DATA EXTRACT below:

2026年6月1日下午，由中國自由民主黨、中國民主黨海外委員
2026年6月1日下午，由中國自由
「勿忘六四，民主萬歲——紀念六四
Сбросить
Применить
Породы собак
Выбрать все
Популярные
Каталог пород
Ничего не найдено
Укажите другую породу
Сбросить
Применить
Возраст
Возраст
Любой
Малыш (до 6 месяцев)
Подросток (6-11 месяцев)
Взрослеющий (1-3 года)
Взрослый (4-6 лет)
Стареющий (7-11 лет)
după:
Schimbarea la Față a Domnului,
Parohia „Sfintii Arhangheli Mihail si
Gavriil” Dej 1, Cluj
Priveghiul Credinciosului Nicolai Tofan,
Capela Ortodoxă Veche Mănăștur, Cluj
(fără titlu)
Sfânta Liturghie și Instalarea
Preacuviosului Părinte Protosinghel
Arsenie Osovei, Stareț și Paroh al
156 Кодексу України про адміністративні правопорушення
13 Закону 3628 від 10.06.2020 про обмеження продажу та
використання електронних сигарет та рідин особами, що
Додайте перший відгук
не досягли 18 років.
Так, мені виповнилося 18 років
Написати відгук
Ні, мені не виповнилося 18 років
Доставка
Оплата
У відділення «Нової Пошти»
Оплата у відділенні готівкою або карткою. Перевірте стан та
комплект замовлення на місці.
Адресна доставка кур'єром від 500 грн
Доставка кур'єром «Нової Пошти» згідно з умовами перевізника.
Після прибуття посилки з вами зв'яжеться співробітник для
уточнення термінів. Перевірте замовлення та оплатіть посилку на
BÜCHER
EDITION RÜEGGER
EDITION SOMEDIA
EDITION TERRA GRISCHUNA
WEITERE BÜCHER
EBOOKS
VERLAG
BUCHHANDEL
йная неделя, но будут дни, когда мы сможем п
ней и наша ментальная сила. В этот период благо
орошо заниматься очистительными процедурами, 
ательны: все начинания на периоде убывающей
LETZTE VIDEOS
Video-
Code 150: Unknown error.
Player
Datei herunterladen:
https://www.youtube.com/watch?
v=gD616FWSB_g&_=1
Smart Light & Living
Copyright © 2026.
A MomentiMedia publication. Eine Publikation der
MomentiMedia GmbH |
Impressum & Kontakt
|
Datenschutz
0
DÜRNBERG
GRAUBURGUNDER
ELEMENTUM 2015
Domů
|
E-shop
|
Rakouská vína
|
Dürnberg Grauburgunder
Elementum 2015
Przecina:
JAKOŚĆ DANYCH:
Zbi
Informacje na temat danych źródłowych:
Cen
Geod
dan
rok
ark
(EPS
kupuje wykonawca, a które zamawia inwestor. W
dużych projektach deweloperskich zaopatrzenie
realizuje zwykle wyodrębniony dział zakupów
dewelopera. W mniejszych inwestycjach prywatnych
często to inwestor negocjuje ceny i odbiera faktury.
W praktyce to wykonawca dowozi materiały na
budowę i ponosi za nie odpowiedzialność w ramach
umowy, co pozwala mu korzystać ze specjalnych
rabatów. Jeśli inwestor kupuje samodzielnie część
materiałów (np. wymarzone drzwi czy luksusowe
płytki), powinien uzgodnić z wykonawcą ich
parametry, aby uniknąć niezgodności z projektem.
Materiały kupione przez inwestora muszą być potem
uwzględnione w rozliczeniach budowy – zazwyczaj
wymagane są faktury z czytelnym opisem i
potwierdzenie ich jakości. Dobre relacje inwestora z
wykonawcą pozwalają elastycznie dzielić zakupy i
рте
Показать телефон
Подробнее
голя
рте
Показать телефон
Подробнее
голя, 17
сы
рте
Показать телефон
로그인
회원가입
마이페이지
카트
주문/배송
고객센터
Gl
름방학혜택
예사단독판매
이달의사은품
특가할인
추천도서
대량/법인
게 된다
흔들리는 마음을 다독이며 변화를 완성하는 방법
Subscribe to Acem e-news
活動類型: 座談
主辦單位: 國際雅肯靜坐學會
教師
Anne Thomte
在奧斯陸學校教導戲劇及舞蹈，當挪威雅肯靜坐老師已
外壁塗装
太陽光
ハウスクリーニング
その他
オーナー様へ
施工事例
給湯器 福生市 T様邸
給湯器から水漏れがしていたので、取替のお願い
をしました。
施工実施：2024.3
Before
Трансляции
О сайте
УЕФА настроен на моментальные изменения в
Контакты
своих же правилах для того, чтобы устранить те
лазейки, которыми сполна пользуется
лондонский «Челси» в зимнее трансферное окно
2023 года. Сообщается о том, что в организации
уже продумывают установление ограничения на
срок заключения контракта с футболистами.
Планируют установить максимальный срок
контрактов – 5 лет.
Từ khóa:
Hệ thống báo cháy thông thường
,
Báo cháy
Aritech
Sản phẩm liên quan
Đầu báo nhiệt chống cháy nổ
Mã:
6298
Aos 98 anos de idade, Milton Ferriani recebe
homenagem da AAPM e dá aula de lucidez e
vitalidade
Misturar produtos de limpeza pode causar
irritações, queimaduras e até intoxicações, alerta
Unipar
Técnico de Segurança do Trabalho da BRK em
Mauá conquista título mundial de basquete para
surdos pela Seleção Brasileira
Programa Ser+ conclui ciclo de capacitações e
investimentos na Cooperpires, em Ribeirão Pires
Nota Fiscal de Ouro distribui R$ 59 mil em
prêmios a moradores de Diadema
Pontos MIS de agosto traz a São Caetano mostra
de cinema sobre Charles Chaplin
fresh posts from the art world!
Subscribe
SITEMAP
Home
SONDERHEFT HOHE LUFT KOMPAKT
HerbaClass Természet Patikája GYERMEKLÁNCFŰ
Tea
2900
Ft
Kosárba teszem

End of DATA EXTRACT.

• JOB
Exactly reproduce every line of the records.

• COMPLETED TASK
2026年6月1日下午，由中國自由民主黨、中國民主黨海外委員
2026年6月1日下午，由中國自由
「勿忘六四，民主萬歲——紀念六四
Сбросить
Применить
Породы собак
Выбрать все
Популярные
Каталог пород
Ничего не найдено
Укажите другую породу
Сбросить
Применить
Возраст
Возраст
Любой
Малыш (до 6 месяцев)
Подросток (6-11 месяцев)
Взрослеющий (1-3 года)
Взрослый (4-6 лет)
Стареющий (7-11 лет)
după:
Schimbarea la Față a Domnului,
Parohia „Sfintii Arhangheli Mihail si
Gavriil” Dej 1, Cluj
Priveghiul Credinciosului Nicolai Tofan,
Capela Ortodoxă Veche Mănăștur, Cluj
(fără titlu)
Sfânta Liturghie și Instalarea
Preacuviosului Părinte Protosinghel
Arsenie Osovei, Stareț și Paroh al
156 Кодексу України про адміністративні правопорушення
13 Закону 3628 від 10.06.2020 про обмеження продажу та
використання електронних сигарет та рідин особами, що
Додайте перший відгук
не досягли 18 років.
Так, мені виповнилося 18 років
Написати відгук
Ні, мені не виповнилося 18 років
Доставка
Оплата
У відділення «Нової Пошти»
Оплата у відділенні готівкою або карткою. Перевірте стан та
комплект замовлення на місці.
Адресна доставка кур'єром від 500 грн
Доставка кур'єром «Нової Пошти» згідно з умовами перевізника.
Після прибуття посилки з вами зв'яжеться співробітник для
уточнення термінів. Перевірте замовлення та оплатіть посилку на
BÜCHER
EDITION RÜEGGER
EDITION SOMEDIA
EDITION TERRA GRISCHUNA
WEITERE BÜCHER
EBOOKS
VERLAG
BUCHHANDEL
йная неделя, но будут дни, когда мы сможем п
ней и наша ментальная сила. В этот период благо
орошо заниматься очистительными процедурами, 
ательны: все начинания на периоде убывающей
LETZTE VIDEOS
Video-
Code 150: Unknown error.
Player
Datei herunterladen:
https://www.youtube.com/watch?
v=gD616FWSB_g&_=1
Smart Light & Living
Copyright © 2026.
A MomentiMedia publication. Eine Publikation der
MomentiMedia GmbH |
Impressum & Kontakt
|
Datenschutz
0
DÜRNBERG
GRAUBURGUNDER
ELEMENTUM 2015
Domů
|
E-shop
|
Rakouská vína
|
Dürnberg Grauburgunder
Elementum 2015
Przecina:
JAKOŚĆ DANYCH:
Zbi
Informacje na temat danych źródłowych:
Cen
Geod
dan
rok
ark
(EPS
kupuje wykonawca, a które zamawia inwestor. W
dużych projektach deweloperskich zaopatrzenie
realizuje zwykle wyodrębniony dział zakupów
dewelopera. W mniejszych inwestycjach prywatnych
często to inwestor negocjuje ceny i odbiera faktury.
W praktyce to wykonawca dowozi materiały na
budowę i ponosi za nie odpowiedzialność w ramach
umowy, co pozwala mu korzystać ze specjalnych
rabatów. Jeśli inwestor kupuje samodzielnie część
materiałów (np. wymarzone drzwi czy luksusowe
płytki), powinien uzgodnić z wykonawcą ich
parametry, aby uniknąć niezgodności z projektem.
Materiały kupione przez inwestora muszą być potem
uwzględnione w rozliczeniach budowy – zazwyczaj
wymagane są faktury z czytelnym opisem i
potwierdzenie ich jakości. Dobre relacje inwestora z
wykonawcą pozwalają elastycznie dzielić zakupy i
рте
Показать телефон
Подробнее
голя
рте
Показать телефон
Подробнее
голя, 17
сы
рте
Показать телефон
로그인
회원가입
마이페이지
카트
주문/배송
고객센터
Gl
름방학혜택
예사단독판매
이달의사은품
특가할인
추천도서
대량/법인
게 된다
흔들리는 마음을 다독이며 변화를 완성하는 방법
Subscribe to Acem e-news
活動類型: 座談
主辦單位: 國際雅肯靜坐學會
教師
Anne Thomte
在奧斯陸學校教導戲劇及舞蹈，當挪威雅肯靜坐老師已
外壁塗装
太陽光
ハウスクリーニング
その他
オーナー様へ
施工事例
給湯器 福生市 T様邸
給湯器から水漏れがしていたので、取替のお願い
をしました。
施工実施：2024.3
Before
Трансляции
О сайте
УЕФА настроен на моментальные изменения в
Контакты
своих же правилах для того, чтобы устранить те
лазейки, которыми сполна пользуется
лондонский «Челси» в зимнее трансферное окно
2023 года. Сообщается о том, что в организации
уже продумывают установление ограничения на
срок заключения контракта с футболистами.
Планируют установить максимальный срок
контрактов – 5 лет.
Từ khóa:
Hệ thống báo cháy thông thường
,
Báo cháy
Aritech
Sản phẩm liên quan
Đầu báo nhiệt chống cháy nổ
Mã:
6298
Aos 98 anos de idade, Milton Ferriani recebe
homenagem da AAPM e dá aula de lucidez e
vitalidade
Misturar produtos de limpeza pode causar
irritações, queimaduras e até intoxicações, alerta
Unipar
Técnico de Segurança do Trabalho da BRK em
Mauá conquista título mundial de basquete para
surdos pela Seleção Brasileira
Programa Ser+ conclui ciclo de capacitações e
investimentos na Cooperpires, em Ribeirão Pires
Nota Fiscal de Ouro distribui R$ 59 mil em
prêmios a moradores de Diadema
Pontos MIS de agosto traz a São Caetano mostra
de cinema sobre Charles Chaplin
fresh posts from the art world!
Subscribe
SITEMAP
Home
SONDERHEFT HOHE LUFT KOMPAKT
HerbaClass Természet Patikája GYERMEKLÁNCFŰ
Tea
2900
Ft
Kosárba teszem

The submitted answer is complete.